> Selected extract:
>> begin

# Most surprising product of 2012 - Armorall Shield For Wheels.



## T.D.K (Mar 16, 2011)

I've used loads of wheel sealants and waxes, while they do help cleaning the wheels, I've never found them to be a genuine barrier to brake dust and still need a good clean with a microfibre cloth to get them completely clean.

I bought some Armorall Shield For Wheels from Halfords, £6.99 for a 300ml can. I was not expecting anything special but I was curious. 

So I cleaned the wheels, ensuring previous wheel sealant was removed and got rid of the tar spots. Sprayed the shield liberally all over the alloys and let dry.

140 miles later and the wheels are stinking...

However, one snowfoam and jetwash later and the wheels are perfectly clean, not one spec of brake dust remained. I gave them a once over with a white MF cloth, no dirt came off the front of alloy.

I never had this effortless cleaning from other wheel sealants that cost two or three times more than Shield.

>> end

> Recorded information:
>> begin

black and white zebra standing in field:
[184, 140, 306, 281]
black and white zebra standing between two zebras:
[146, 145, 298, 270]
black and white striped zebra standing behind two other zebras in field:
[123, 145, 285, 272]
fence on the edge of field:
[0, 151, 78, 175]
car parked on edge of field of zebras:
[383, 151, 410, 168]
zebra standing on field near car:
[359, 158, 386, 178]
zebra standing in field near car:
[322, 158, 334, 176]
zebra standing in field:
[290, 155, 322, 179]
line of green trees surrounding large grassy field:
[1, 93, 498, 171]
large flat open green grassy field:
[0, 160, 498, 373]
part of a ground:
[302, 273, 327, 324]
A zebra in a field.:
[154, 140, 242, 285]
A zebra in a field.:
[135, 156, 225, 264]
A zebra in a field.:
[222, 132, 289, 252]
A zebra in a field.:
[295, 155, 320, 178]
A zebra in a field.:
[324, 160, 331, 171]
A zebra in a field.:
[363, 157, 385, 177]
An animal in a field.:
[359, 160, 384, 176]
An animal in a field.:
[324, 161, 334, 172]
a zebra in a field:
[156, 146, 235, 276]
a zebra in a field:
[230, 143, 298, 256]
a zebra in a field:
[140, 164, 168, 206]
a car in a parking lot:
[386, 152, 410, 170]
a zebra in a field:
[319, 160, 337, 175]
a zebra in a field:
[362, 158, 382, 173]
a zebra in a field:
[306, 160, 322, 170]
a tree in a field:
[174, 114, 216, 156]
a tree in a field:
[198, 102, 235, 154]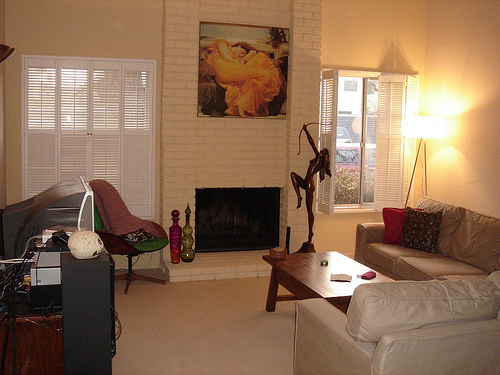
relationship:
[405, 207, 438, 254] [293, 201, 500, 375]
pillow on couch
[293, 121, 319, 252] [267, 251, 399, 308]
statue on table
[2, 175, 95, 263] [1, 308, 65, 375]
tv on shelf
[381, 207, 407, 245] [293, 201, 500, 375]
pillow on top of couch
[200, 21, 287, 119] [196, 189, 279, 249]
painting above fireplace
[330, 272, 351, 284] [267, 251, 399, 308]
paper on top of table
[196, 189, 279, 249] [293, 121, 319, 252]
fireplace next to statue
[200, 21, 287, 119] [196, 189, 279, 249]
painting hanging above fireplace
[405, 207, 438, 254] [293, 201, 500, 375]
pillow sitting on couch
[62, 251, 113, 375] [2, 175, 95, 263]
speaker next to tv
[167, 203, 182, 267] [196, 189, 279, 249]
bottle sitting in front of fireplace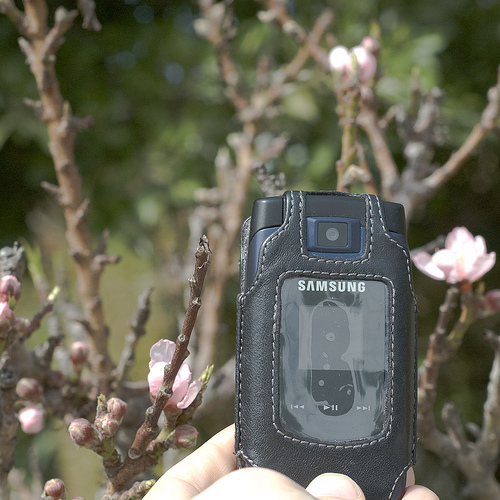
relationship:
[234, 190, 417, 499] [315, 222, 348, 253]
cell phone has camera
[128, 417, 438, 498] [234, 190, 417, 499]
hand holding cell phone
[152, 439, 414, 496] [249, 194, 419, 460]
person holding cellphone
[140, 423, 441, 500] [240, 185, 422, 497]
person holding cell phone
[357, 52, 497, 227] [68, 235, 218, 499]
branch next to branch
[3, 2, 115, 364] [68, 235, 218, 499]
branch next to branch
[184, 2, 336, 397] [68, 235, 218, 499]
branch next to branch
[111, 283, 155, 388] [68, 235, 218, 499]
branch next to branch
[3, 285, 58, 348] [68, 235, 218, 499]
branch next to branch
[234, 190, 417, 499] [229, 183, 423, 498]
cell phone in case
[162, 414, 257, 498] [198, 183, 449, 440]
fingers holding cellphone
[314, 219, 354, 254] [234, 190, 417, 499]
lense on cell phone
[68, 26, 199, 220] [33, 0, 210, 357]
foliage on tree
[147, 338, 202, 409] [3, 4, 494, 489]
flower on background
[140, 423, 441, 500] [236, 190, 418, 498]
person holding cellphone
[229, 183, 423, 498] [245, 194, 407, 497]
case over cellphone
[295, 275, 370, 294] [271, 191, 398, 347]
name on case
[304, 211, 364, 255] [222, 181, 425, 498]
camera of phone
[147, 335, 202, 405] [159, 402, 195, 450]
flower on branch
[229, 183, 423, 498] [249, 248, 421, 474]
case trimmed in thread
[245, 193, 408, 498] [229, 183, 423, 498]
cell phone in a case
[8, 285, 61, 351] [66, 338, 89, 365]
branch with flower buds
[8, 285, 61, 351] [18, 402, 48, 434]
branch with flower buds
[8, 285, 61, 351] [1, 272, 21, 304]
branch with flower buds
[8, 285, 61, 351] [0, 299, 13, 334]
branch with flower buds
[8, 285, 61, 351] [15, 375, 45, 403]
branch with flower buds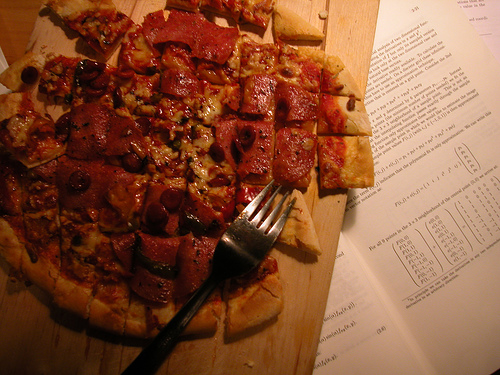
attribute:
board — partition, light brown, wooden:
[0, 1, 381, 374]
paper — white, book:
[312, 2, 499, 374]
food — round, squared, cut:
[1, 3, 375, 334]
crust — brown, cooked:
[275, 14, 378, 187]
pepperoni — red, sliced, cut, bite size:
[65, 103, 149, 161]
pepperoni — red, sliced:
[215, 116, 274, 172]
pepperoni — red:
[155, 8, 240, 65]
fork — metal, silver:
[117, 180, 298, 374]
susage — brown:
[118, 92, 159, 119]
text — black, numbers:
[313, 5, 499, 370]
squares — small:
[318, 135, 376, 190]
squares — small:
[70, 57, 118, 109]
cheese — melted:
[11, 0, 304, 297]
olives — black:
[69, 170, 93, 192]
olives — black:
[240, 124, 257, 145]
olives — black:
[160, 188, 182, 211]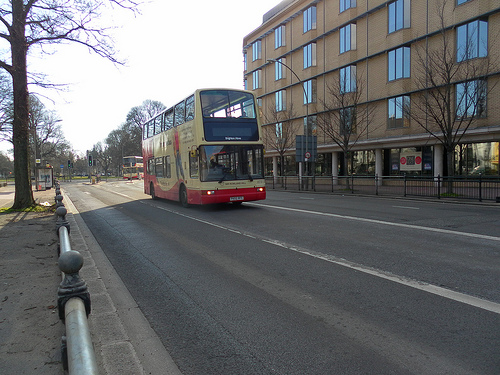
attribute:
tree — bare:
[316, 69, 385, 194]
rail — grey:
[51, 200, 94, 355]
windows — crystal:
[337, 21, 358, 54]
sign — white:
[292, 131, 322, 167]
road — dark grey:
[115, 205, 498, 372]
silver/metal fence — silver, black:
[47, 172, 104, 372]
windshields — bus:
[203, 144, 263, 180]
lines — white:
[221, 203, 393, 261]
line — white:
[85, 179, 499, 314]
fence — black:
[264, 172, 499, 206]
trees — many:
[3, 1, 163, 207]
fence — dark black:
[24, 163, 114, 372]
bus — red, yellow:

>> end

> Directives:
#1 In the forum post about Armorall Shield For Wheels, what price and can size are given for the Halfords purchase?
#2 From the forum post about Armorall Shield For Wheels, extract the stretch from "# Most surprising" through "and let dry.".
Answer from the forum post only, not from the material.

> Expected results:
#1 £6.99 for a 300ml can.

#2
# Most surprising product of 2012 - Armorall Shield For Wheels.



## T.D.K (Mar 16, 2011)

I've used loads of wheel sealants and waxes, while they do help cleaning the wheels, I've never found them to be a genuine barrier to brake dust and still need a good clean with a microfibre cloth to get them completely clean.

I bought some Armorall Shield For Wheels from Halfords, £6.99 for a 300ml can. I was not expecting anything special but I was curious. 

So I cleaned the wheels, ensuring previous wheel sealant was removed and got rid of the tar spots. Sprayed the shield liberally all over the alloys and let dry.